Wie setzen Sie sich für Frieden in der Ukraine ein?
Sehr geehrter Herr Koob,
jeden Tag sterben unzählige Menschen im Ukraine Konflikt, wir geben Milliarden für die Aufrüstung aus und verschulden uns auf Generationen. Die Wirtschaft ächzt unter den hohen Energiekosten und all das schon seit Jahren. Eine Katastrophe!
Die Ukraine wird Russland niemals militärisch besiegen können. Doch wir schicken nur noch mehr Geld und Waffen in das geschundene Land und fabulieren von Wiederaufbau. Dabei müssten wir dringend einen Friedensschluss anstreben.
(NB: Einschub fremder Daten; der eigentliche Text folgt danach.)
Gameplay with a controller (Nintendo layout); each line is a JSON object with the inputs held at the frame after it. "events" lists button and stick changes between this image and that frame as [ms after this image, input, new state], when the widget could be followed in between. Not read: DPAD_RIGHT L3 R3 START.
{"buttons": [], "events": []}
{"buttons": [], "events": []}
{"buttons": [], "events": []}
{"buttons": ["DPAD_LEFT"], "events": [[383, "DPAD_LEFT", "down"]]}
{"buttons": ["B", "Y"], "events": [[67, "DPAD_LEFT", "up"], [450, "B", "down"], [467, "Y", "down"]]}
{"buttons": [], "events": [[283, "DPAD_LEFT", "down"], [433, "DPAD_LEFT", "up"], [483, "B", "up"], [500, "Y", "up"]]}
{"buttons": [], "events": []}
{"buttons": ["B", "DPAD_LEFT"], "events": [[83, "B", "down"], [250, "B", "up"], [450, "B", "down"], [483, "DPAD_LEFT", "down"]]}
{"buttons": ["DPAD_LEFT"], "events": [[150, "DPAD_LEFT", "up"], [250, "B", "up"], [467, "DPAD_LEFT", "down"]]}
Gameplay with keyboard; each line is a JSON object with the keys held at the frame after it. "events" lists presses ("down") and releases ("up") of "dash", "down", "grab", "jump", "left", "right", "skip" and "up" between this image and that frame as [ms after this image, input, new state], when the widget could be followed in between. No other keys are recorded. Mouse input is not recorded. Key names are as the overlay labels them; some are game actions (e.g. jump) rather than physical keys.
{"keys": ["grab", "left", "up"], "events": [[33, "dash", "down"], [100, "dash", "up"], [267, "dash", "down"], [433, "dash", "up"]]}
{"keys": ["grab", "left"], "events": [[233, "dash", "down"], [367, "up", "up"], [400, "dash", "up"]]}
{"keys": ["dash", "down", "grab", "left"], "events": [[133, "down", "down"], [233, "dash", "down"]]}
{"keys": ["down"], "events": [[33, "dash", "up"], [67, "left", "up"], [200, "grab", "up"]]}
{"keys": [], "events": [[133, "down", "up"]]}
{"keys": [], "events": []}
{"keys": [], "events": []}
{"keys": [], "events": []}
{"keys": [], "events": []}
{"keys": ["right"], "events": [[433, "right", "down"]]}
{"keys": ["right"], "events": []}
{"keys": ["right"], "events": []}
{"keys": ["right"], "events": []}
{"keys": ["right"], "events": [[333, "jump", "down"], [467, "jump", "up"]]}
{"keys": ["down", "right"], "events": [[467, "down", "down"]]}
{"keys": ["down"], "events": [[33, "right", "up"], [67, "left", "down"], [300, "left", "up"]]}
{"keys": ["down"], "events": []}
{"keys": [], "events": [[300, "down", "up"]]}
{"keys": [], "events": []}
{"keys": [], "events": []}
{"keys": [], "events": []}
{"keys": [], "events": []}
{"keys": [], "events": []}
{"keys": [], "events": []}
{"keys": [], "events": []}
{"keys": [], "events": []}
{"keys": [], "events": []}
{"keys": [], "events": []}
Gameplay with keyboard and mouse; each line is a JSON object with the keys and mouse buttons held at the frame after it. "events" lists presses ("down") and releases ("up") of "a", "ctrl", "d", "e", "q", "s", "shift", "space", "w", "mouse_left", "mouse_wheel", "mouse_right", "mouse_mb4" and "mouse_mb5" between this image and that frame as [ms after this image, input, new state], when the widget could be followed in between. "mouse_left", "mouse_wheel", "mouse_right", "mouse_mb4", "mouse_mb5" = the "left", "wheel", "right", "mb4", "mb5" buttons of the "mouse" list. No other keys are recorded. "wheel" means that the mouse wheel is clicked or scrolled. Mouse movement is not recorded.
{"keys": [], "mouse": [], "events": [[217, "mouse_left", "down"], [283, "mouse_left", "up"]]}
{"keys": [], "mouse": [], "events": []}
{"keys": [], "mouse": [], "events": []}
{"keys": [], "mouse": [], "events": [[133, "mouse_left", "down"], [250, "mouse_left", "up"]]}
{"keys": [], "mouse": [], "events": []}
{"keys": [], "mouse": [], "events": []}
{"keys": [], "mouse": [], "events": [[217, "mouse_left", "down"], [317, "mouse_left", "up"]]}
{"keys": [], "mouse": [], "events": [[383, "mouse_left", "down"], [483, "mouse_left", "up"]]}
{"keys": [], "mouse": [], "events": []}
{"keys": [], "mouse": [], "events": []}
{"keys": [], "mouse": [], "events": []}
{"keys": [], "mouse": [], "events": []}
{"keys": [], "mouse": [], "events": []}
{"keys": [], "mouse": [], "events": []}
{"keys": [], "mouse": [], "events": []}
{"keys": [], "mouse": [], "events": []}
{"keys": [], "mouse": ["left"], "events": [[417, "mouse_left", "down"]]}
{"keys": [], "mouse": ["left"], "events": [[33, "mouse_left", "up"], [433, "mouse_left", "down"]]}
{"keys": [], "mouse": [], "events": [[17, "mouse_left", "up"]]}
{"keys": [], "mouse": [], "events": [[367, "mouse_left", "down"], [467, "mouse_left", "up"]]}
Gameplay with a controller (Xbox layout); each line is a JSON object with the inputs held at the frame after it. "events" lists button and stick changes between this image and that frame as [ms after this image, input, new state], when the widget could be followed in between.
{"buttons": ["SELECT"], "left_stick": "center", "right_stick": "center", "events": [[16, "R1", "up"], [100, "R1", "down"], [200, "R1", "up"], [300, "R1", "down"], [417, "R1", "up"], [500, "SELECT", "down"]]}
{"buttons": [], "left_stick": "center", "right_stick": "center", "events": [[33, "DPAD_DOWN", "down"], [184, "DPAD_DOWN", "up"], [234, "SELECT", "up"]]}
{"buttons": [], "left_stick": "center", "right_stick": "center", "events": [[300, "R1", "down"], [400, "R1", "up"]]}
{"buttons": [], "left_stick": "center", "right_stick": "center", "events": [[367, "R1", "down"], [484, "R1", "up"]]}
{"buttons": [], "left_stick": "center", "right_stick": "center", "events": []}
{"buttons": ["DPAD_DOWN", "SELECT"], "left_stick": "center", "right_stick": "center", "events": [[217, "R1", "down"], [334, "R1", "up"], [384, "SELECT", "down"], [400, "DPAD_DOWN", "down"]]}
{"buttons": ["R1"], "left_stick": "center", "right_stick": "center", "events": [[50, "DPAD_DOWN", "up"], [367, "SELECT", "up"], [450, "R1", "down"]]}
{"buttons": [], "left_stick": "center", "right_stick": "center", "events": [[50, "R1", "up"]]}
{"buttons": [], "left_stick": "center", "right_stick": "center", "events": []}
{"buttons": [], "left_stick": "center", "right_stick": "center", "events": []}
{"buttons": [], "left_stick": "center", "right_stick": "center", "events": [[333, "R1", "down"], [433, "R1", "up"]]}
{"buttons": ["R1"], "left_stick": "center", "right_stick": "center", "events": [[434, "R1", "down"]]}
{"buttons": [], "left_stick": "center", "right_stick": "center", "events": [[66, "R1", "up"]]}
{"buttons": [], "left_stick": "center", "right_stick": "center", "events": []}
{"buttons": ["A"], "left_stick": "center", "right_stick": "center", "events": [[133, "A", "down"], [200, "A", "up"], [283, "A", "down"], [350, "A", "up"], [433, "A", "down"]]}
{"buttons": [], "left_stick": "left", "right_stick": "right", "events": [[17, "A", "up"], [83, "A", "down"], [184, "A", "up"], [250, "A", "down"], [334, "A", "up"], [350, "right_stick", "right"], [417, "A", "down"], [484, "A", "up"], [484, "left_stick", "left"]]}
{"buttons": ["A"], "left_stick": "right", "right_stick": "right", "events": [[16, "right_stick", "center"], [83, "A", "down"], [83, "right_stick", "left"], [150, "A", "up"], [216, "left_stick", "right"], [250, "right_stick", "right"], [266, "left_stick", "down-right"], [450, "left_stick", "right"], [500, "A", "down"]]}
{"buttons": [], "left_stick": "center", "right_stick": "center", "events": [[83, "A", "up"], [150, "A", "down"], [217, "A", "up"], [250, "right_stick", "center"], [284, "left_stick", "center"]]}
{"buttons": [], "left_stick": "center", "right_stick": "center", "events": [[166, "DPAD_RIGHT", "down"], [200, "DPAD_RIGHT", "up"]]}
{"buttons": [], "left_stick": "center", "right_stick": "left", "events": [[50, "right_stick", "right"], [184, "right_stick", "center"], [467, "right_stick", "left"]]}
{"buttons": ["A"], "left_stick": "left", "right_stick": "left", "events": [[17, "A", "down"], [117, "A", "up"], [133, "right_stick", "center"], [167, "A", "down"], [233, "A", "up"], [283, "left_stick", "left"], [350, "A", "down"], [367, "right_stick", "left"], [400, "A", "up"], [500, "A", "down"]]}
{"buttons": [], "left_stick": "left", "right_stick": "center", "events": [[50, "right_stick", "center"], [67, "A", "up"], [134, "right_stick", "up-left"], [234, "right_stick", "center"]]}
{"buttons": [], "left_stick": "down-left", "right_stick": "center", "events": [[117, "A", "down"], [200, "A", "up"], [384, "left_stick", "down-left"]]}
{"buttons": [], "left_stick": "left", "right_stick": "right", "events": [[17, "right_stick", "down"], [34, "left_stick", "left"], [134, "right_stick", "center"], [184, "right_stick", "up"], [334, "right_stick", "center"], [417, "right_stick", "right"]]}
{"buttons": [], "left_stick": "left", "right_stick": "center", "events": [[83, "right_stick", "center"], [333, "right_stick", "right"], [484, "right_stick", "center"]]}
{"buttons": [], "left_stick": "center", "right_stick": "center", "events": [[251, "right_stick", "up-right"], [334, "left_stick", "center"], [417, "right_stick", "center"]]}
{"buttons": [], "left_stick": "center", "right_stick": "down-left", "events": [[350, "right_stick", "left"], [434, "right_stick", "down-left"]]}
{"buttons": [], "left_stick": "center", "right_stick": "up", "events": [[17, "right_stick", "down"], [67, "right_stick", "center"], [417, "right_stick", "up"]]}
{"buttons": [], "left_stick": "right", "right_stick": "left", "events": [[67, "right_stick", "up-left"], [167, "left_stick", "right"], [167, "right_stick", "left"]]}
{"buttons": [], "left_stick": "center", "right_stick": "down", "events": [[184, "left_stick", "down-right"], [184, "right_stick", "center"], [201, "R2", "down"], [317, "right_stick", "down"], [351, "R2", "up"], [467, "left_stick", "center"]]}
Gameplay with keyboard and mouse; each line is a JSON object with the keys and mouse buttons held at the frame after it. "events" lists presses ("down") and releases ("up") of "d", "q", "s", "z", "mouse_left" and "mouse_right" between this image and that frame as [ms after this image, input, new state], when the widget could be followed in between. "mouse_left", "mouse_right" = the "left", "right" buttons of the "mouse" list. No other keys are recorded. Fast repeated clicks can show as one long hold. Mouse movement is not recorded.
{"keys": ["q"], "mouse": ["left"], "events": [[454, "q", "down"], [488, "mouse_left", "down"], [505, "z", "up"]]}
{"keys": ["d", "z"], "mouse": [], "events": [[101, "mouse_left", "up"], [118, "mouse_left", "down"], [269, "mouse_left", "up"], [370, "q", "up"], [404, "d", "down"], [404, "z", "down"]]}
Dies wird für beide Seiten schmerzhafte Zugeständnisse erfordern, aber eine Chance für mittelfristigen Ausgleich mit Russland bringen. Das Argument Putin würde belohnt und sofort die nächste Aggression starten, halte ich für falsch. Er wird heilfroh sein, diesen verlustreichen Kampf beenden zu können und sich hüten, Europa anzugreifen.
Können Sie meine Argumentation nachvollziehen?
Welche neuen Ideen haben Sie, um den Krieg zu beenden?
Sehr geehrter Herr B.,
vielen Dank für Ihre Frage.
Ich teile Ihre Sorge über das unermessliche Leid, das dieser Krieg täglich verursacht. Jeder zivile Tote, jede zerstörte Familie und jede weitere Eskalation sind einer zu viel. Deshalb wünsche auch ich mir nichts sehnlicher als einen gerechten und dauerhaften Frieden.
Allerdings bin ich nicht der Auffassung, dass ein Frieden allein dadurch erreicht werden kann, dass die Ukraine zu weitreichenden Zugeständnissen gedrängt wird. Der entscheidende Punkt ist: Russland hat diesen völkerrechtswidrigen Angriffskrieg begonnen und Russland kann ihn jederzeit beenden, indem es seine Angriffe einstellt und seine Truppen aus der Ukraine abzieht. Die Ukraine verfügt über diese Möglichkeit nicht, weil sie ihr Land gegen einen Angriff verteidigt.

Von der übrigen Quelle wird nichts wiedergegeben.